→ **PROBLEM TO SOLVE**
Convert the data below into a JSON list of strings, with one string for each line and blank lines omitted.

→ **EXERCISE MATERIAL**
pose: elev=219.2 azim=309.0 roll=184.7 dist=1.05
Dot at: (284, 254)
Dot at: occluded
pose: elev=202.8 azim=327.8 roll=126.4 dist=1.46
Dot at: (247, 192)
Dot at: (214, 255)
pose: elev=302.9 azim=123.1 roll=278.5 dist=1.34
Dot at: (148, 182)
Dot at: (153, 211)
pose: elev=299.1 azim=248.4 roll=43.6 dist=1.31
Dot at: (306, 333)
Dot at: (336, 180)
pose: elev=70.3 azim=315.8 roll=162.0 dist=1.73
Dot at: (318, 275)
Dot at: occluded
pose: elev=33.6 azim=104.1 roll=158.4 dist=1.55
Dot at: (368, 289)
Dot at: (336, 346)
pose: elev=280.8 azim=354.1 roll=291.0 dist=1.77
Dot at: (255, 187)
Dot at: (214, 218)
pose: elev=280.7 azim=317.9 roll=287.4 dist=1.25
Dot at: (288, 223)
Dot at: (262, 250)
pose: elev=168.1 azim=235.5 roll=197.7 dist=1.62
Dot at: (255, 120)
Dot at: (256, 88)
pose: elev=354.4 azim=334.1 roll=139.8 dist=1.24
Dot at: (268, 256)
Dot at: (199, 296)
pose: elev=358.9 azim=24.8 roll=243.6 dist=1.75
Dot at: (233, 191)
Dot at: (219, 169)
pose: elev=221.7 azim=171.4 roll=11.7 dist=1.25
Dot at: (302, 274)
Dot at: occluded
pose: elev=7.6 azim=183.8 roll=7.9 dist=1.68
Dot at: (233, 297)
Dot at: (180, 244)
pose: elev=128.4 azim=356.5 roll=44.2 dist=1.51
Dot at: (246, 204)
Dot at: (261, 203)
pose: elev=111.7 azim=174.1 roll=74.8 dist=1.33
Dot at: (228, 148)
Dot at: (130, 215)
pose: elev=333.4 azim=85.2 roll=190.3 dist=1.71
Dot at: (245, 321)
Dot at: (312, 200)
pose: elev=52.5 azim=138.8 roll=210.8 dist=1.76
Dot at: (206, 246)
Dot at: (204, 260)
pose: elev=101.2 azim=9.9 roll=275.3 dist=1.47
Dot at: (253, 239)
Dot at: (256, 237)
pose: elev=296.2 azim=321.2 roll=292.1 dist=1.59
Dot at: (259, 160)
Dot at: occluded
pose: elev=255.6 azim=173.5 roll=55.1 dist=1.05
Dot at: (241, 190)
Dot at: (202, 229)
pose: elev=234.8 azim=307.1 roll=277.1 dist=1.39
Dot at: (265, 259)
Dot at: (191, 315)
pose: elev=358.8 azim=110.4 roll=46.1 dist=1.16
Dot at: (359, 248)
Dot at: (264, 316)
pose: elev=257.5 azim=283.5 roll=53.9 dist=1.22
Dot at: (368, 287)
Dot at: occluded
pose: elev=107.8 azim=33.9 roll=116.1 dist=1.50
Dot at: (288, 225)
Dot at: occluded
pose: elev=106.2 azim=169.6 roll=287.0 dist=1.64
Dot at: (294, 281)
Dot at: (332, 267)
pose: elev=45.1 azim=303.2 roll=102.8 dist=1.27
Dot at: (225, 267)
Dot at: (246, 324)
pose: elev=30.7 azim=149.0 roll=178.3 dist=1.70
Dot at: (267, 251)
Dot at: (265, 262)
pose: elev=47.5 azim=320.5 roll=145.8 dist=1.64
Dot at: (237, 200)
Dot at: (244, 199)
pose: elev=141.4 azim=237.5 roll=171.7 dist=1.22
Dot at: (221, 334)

→ **OUTPUT FOR THIS TASK**
[
  "pose: elev=219.2 azim=309.0 roll=184.7 dist=1.05",
  "Dot at: (284, 254)",
  "Dot at: occluded",
  "pose: elev=202.8 azim=327.8 roll=126.4 dist=1.46",
  "Dot at: (247, 192)",
  "Dot at: (214, 255)",
  "pose: elev=302.9 azim=123.1 roll=278.5 dist=1.34",
  "Dot at: (148, 182)",
  "Dot at: (153, 211)",
  "pose: elev=299.1 azim=248.4 roll=43.6 dist=1.31",
  "Dot at: (306, 333)",
  "Dot at: (336, 180)",
  "pose: elev=70.3 azim=315.8 roll=162.0 dist=1.73",
  "Dot at: (318, 275)",
  "Dot at: occluded",
  "pose: elev=33.6 azim=104.1 roll=158.4 dist=1.55",
  "Dot at: (368, 289)",
  "Dot at: (336, 346)",
  "pose: elev=280.8 azim=354.1 roll=291.0 dist=1.77",
  "Dot at: (255, 187)",
  "Dot at: (214, 218)",
  "pose: elev=280.7 azim=317.9 roll=287.4 dist=1.25",
  "Dot at: (288, 223)",
  "Dot at: (262, 250)",
  "pose: elev=168.1 azim=235.5 roll=197.7 dist=1.62",
  "Dot at: (255, 120)",
  "Dot at: (256, 88)",
  "pose: elev=354.4 azim=334.1 roll=139.8 dist=1.24",
  "Dot at: (268, 256)",
  "Dot at: (199, 296)",
  "pose: elev=358.9 azim=24.8 roll=243.6 dist=1.75",
  "Dot at: (233, 191)",
  "Dot at: (219, 169)",
  "pose: elev=221.7 azim=171.4 roll=11.7 dist=1.25",
  "Dot at: (302, 274)",
  "Dot at: occluded",
  "pose: elev=7.6 azim=183.8 roll=7.9 dist=1.68",
  "Dot at: (233, 297)",
  "Dot at: (180, 244)",
  "pose: elev=128.4 azim=356.5 roll=44.2 dist=1.51",
  "Dot at: (246, 204)",
  "Dot at: (261, 203)",
  "pose: elev=111.7 azim=174.1 roll=74.8 dist=1.33",
  "Dot at: (228, 148)",
  "Dot at: (130, 215)",
  "pose: elev=333.4 azim=85.2 roll=190.3 dist=1.71",
  "Dot at: (245, 321)",
  "Dot at: (312, 200)",
  "pose: elev=52.5 azim=138.8 roll=210.8 dist=1.76",
  "Dot at: (206, 246)",
  "Dot at: (204, 260)",
  "pose: elev=101.2 azim=9.9 roll=275.3 dist=1.47",
  "Dot at: (253, 239)",
  "Dot at: (256, 237)",
  "pose: elev=296.2 azim=321.2 roll=292.1 dist=1.59",
  "Dot at: (259, 160)",
  "Dot at: occluded",
  "pose: elev=255.6 azim=173.5 roll=55.1 dist=1.05",
  "Dot at: (241, 190)",
  "Dot at: (202, 229)",
  "pose: elev=234.8 azim=307.1 roll=277.1 dist=1.39",
  "Dot at: (265, 259)",
  "Dot at: (191, 315)",
  "pose: elev=358.8 azim=110.4 roll=46.1 dist=1.16",
  "Dot at: (359, 248)",
  "Dot at: (264, 316)",
  "pose: elev=257.5 azim=283.5 roll=53.9 dist=1.22",
  "Dot at: (368, 287)",
  "Dot at: occluded",
  "pose: elev=107.8 azim=33.9 roll=116.1 dist=1.50",
  "Dot at: (288, 225)",
  "Dot at: occluded",
  "pose: elev=106.2 azim=169.6 roll=287.0 dist=1.64",
  "Dot at: (294, 281)",
  "Dot at: (332, 267)",
  "pose: elev=45.1 azim=303.2 roll=102.8 dist=1.27",
  "Dot at: (225, 267)",
  "Dot at: (246, 324)",
  "pose: elev=30.7 azim=149.0 roll=178.3 dist=1.70",
  "Dot at: (267, 251)",
  "Dot at: (265, 262)",
  "pose: elev=47.5 azim=320.5 roll=145.8 dist=1.64",
  "Dot at: (237, 200)",
  "Dot at: (244, 199)",
  "pose: elev=141.4 azim=237.5 roll=171.7 dist=1.22",
  "Dot at: (221, 334)"
]